Gelb made a statement Sunday clarifying that the Met will not work with any artists who support Putin.
After Netrebko, 50, refused to repudiate Putin, she canceled her upcoming shows, leaving her next performance in Barcelona April 3.
“I am opposed to this senseless war of aggression, and I am calling on Russia to end this war right now to save all of us. We need peace right now,” she said.
“This is not a time for me to make music and perform. I have therefore decided to take a step back from performing for the time being. It is an extremely difficult decision for me, but I know that my audience will understand and respect this decision.”
Netrebko received the People’s Artist of Russia honor from Putin in 2008 and was photographed receiving flowers from the Russian president.
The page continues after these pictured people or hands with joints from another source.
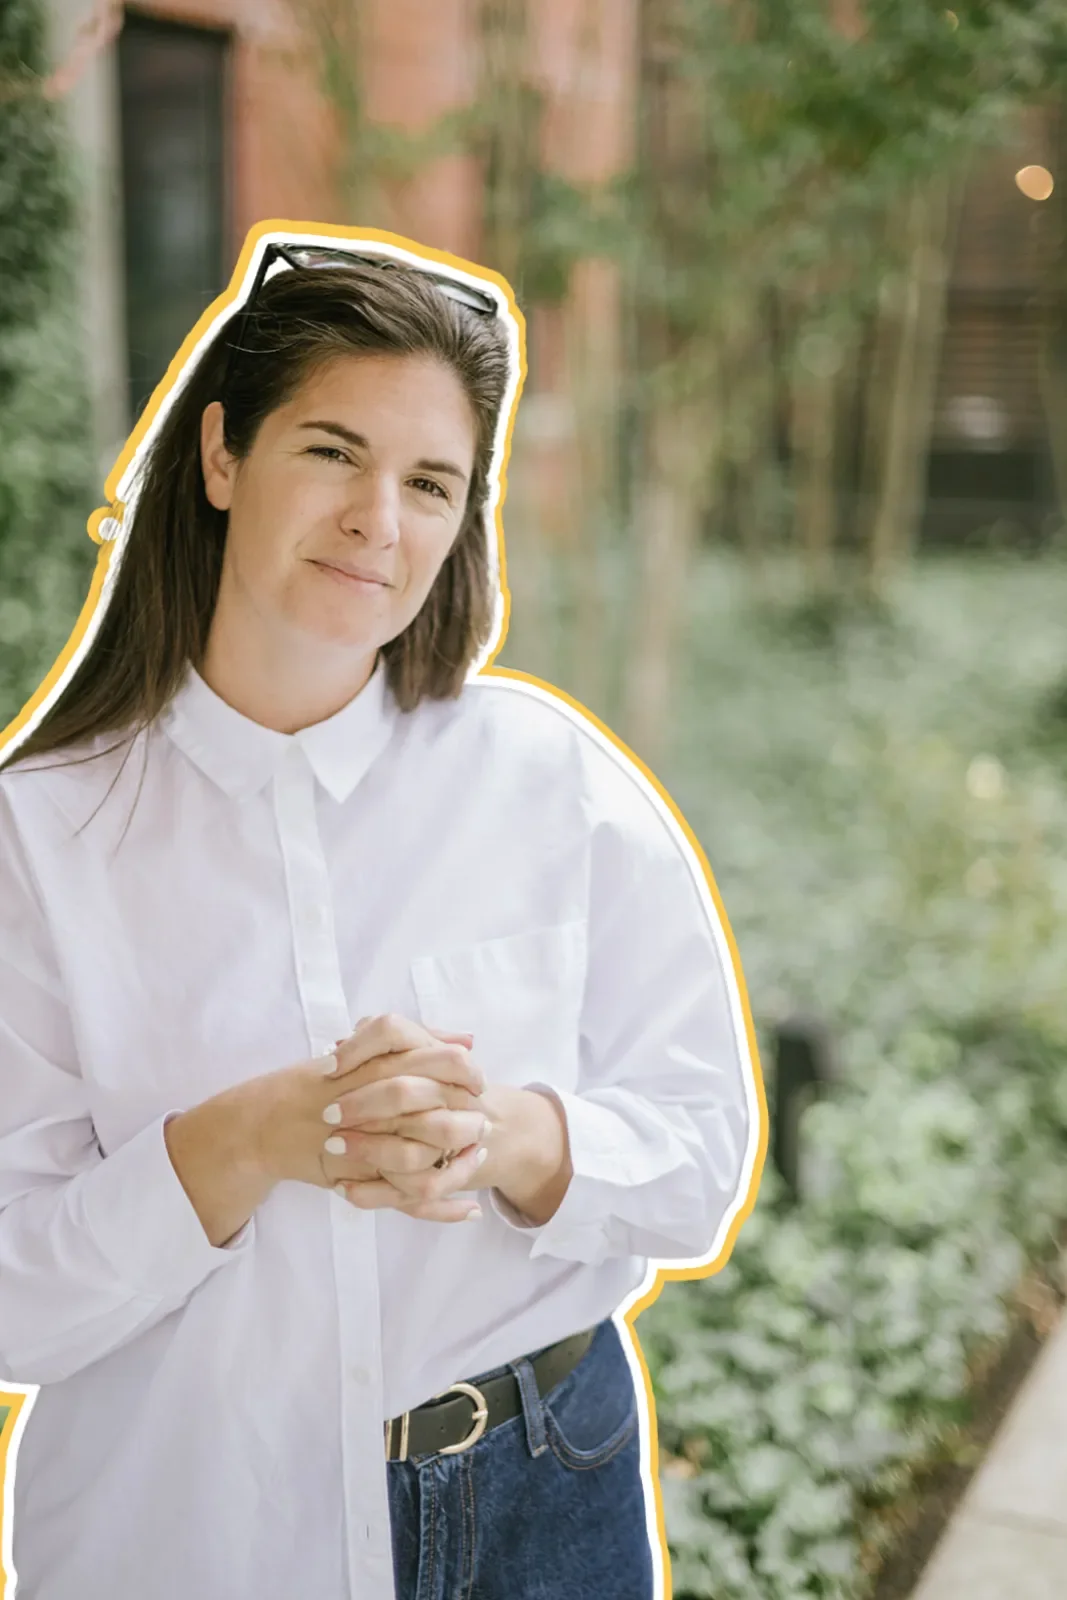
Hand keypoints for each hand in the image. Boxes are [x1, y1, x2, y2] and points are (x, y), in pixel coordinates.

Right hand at [163, 1014, 485, 1246]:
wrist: (264, 1123)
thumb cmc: (316, 1083)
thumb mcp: (364, 1052)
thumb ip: (416, 1040)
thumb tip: (468, 1040)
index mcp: (377, 1065)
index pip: (442, 1063)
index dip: (468, 1074)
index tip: (477, 1082)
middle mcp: (373, 1103)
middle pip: (439, 1115)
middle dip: (468, 1122)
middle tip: (483, 1123)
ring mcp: (366, 1145)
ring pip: (428, 1162)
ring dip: (461, 1166)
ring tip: (479, 1160)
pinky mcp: (361, 1179)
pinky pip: (408, 1200)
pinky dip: (443, 1209)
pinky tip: (469, 1209)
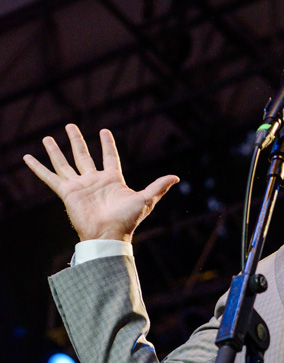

Netrebko made her Met debut Feb. 14, 2002, in Prokofiev’s “War and Peace” and quickly became a house favorite. Her last performance at the house was a New Year’s Eve gala she starred in Dec. 31, 2019.
The soprano singer will be replaced by Ukrainian singer Liudmyla Monastyrska in Puccini’s “Turandot” for five performances from April 30 to May 14, including a May 7 performance broadcast to theaters worldwide.
Russia launched a full-scale attack on Ukraine Feb. 24.
The invasion of Ukraine has led to a show of solidarity in the arts and culture world among Ukrainians and a backlash against the Russian government and those with ties to it who won’t reject Putin’s actions. The ripple effects have also reached the international sports world.